The “experimental” Garage program at Microsoft, known internally as the ship channel, officially launched about 18 months ago, in 2014, as part of a full-blown business division within Microsoft. It kicked off with16 projects and added another 35 or so since then, Legato said. It now serves as an “experimental outlet” for diverse teams across Microsoft, including Outlook.com, she said.

Many of the cross-platform projects started within the Garage “don’t go anywhere,” but many of them do, she said, pointing to an artificial intelligence app as one example of a project that went from just an idea to one that was showcased at the Microsoft Build Developer Conference and will eventually be released through the Garage. But, in general with Garage projects, “there’s no crystal ball saying this is going to be a wild success because it’s an experiment,” she said.

Microsoft Garage is looking for people with a willingness to experiment and collaborate with other people, she said, adding that it’s not just large-scale products that are important. Small-scale projects have value and don’t have to become blockbuster profit generators, she said.

The Garage also runs an intern program that has developed projects including an Xbox game that was built in 12 weeks, she said, showing it to attendees. The company offers Garage internships twice a year in Cambridge, Mass., as well as in Vancouver and India, with about 90 interns total across all locations, she said. Most interns apply through word of mouth.

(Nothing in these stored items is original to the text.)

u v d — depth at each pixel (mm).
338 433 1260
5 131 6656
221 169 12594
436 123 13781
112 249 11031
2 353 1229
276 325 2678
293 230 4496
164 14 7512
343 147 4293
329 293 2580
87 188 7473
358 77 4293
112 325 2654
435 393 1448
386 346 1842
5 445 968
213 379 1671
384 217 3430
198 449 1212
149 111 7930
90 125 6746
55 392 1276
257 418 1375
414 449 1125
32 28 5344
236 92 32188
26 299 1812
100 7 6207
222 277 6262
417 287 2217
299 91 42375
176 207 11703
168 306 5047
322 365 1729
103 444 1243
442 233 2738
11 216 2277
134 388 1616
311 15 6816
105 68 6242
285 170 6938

The company’s programs also include a global hackathon across many Microsoft facilities. Last year, more than 80 countries participated in it and about 9,000 people typically sign up, Legato said. The third one is coming up in late July and includes 48 straight hours of hacking and then a half-day science fair showing what they did, she said. More than 3,000 projects are entered into each hackathon, she said, adding that it challenges people to take time away from normal work to work on something they are interested in and passionate about. And computer coding isn’t the only important skill required, she said, pointing out that the hacking teams also need people with legal, designing and marketing skills.